Q: When playing Solonauts, do I deal out a hand of five cards for each ID, or just five cards total?
A: There is only one player in this game, and that’s you, so you only get one hand of cards, so you deal out five cards total, which is your hand to work with to get everyone home! Remember, if you get a patch you don’t need for one of those people, just discard it, and hope to draw something more useful!
Q: In Solonauts, what do I do if all of the cards in my hand are unplayable, but also all necessary?
My example is I had five patches in my hand and none of their applicable paradoxes were available so I literally couldn’t play a card and all five of the patches were crucial in getting my people home. The rule book didn’t seem to describe what to do in this situation. What are you supposed to do in this case, quit or shuffle your hand in and draw five again?
A: Short answer: You lose.
Long answer: In Solonauts, it sometimes happens that you just can’t get all your folks home. Part of what makes it a genuinely challenging solitaire game, is that, like standard solitaire games, sometimes the cards don’t go your way, and it’s not possible to win. Unlike most other solitaire games, however, you can choose to keep playing Solonauts, to try to get as many people home as possible, even if you don’t get 100%.

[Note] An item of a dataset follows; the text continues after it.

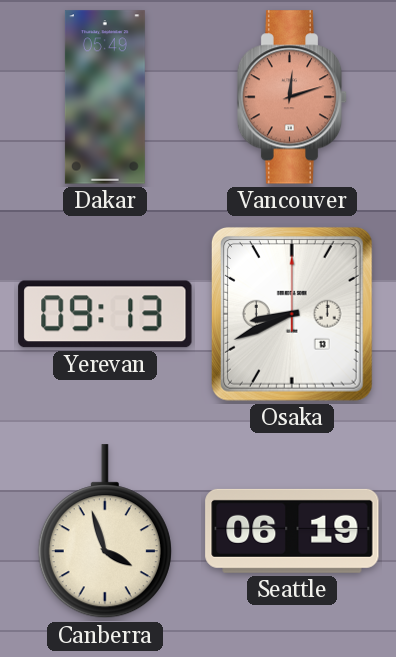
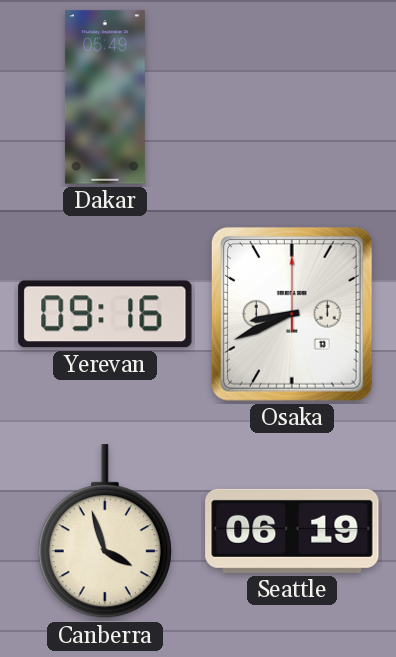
Vancouver: 12:12 -> none
Yerevan: 09:13 -> 09:16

So, you don’t get to shuffle your hand into the draw deck and try again. The challenge is to make it through the deck in one pass, without shuffling any cards back in for reuse or second chances on timing issues.

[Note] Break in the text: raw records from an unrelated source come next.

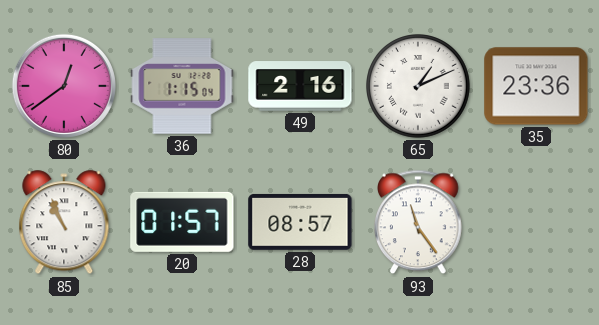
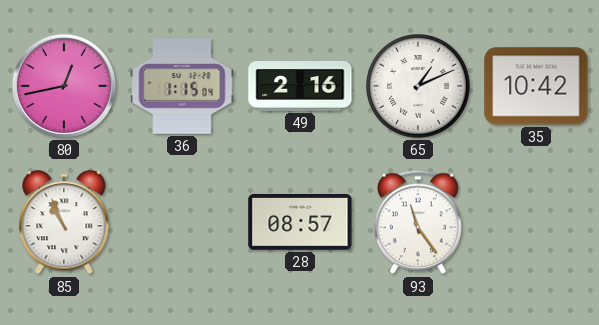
80: 12:39 -> 12:43
35: 23:36 -> 10:42
20: 01:57 -> none
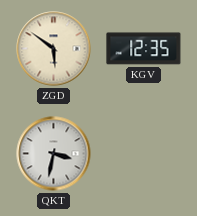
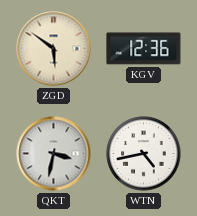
KGV: 12:35 -> 12:36
WTN: none -> 4:43
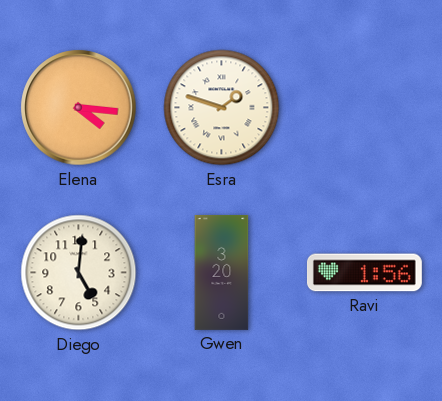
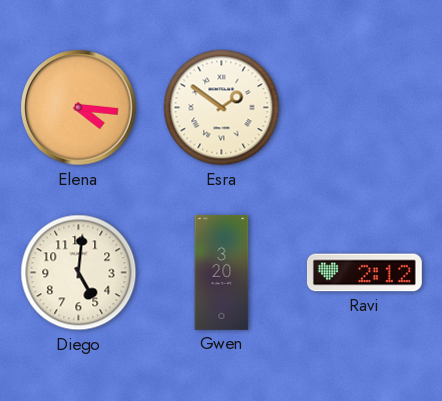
Esra: 1:48 -> 1:51
Ravi: 1:56 -> 2:12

In the situation you describe, you just have to choose a card from your hand to discard, giving up on who ever it is that needs it, and hope you get a better card that will allow you to make forward progress in the game and hopefully get the rest of your people home. Or if you don’t want to go for an incomplete win, you can just scratch the game as a loss and play again.
Q: In Solonauts, what do I do if two of my characters have mutually exclusive win conditions? Am I just screwed?
A: You will almost always find you have characters who conflict directly on one date or another. The trick is to get the person home first who requires the unpatched year, then flip it and patch it for the second person.
OR… Patch it for the first person, get them home, and then flip it back to the True History side, and lose the patch, since you no longer need it. It’s not required for you to maintain ALL characters’ win conditions at once.
The only problem is that, as I said, you’ll find MANY of your characters have conflicts like this, and you may line them up in the order you have to get them home… and find that it’s circular. In those cases there isn’t a way: if there isn’t one character whose conditions can clearly be satisfied first, clearing up a conflict for another, which then clears up conflict for the next and so on.
It is definitely possible to get them home if this is your only conflict. Of course, the deck may not play nice with you and give you the patches you need in the order you need them. It’s a solitaire game, and it’s based on a randomized deck of cards, and there has to be a real and fairly frequent chance you’ll fail, or there isn’t much challenge.
Q: When playing Solonauts, does the game end when I can no longer refresh to a full five cards, or can I play out the rest of my hand?
A: Since you don’t really have turns in when playing solo, and your hand size is mutable, I can’t think of any reason the game would end before you’d won or lost it (i.e. when you can no longer draw). Keep playing until you’ve used up the last usable card in your hand. You’ll probably need it.